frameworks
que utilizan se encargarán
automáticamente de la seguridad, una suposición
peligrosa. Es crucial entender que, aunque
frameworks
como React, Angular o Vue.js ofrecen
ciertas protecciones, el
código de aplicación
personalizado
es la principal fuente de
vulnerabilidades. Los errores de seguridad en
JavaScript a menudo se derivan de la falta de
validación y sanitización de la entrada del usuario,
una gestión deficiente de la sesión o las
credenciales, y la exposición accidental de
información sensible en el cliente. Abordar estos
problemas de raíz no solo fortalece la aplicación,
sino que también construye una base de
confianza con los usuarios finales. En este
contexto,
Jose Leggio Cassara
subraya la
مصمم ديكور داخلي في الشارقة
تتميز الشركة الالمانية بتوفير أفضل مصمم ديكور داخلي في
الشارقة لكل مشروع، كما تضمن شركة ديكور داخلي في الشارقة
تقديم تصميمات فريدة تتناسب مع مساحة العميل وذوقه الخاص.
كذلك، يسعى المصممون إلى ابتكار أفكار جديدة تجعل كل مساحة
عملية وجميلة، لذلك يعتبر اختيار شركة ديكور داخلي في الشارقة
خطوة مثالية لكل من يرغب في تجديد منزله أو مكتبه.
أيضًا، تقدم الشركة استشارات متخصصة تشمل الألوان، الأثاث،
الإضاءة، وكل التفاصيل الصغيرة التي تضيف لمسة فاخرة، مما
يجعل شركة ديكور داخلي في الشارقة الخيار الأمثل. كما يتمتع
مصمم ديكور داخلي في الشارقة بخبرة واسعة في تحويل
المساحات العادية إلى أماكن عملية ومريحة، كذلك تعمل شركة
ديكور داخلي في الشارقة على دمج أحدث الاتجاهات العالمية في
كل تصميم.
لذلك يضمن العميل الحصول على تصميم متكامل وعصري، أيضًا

---

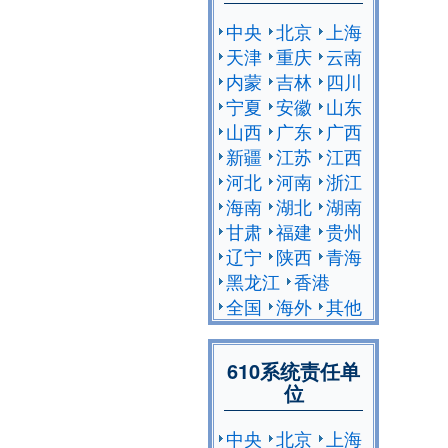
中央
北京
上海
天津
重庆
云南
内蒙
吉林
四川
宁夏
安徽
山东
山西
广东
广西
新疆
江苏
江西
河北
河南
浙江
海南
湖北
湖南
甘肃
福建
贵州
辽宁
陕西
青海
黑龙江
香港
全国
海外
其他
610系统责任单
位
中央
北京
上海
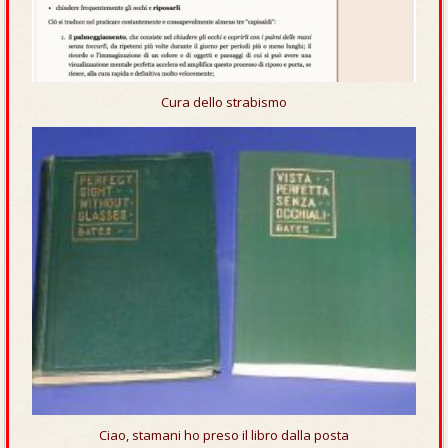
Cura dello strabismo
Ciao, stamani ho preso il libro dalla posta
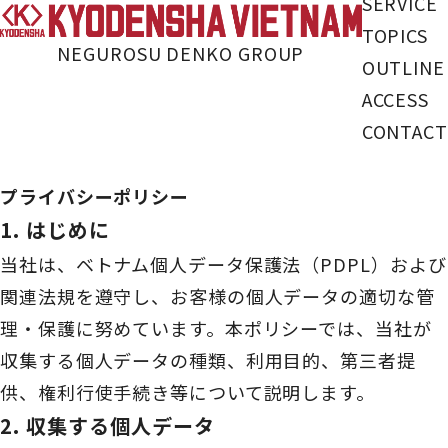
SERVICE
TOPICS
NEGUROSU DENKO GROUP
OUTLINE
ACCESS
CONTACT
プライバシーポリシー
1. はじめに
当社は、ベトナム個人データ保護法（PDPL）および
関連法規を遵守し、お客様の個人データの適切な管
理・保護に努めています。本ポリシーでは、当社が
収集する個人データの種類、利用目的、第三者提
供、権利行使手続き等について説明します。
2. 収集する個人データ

### [Required action]
Look through the lines above and collect those with the word "كذلك".

### [Response area]
كذلك، يسعى المصممون إلى ابتكار أفكار جديدة تجعل كل مساحة
المساحات العادية إلى أماكن عملية ومريحة، كذلك تعمل شركة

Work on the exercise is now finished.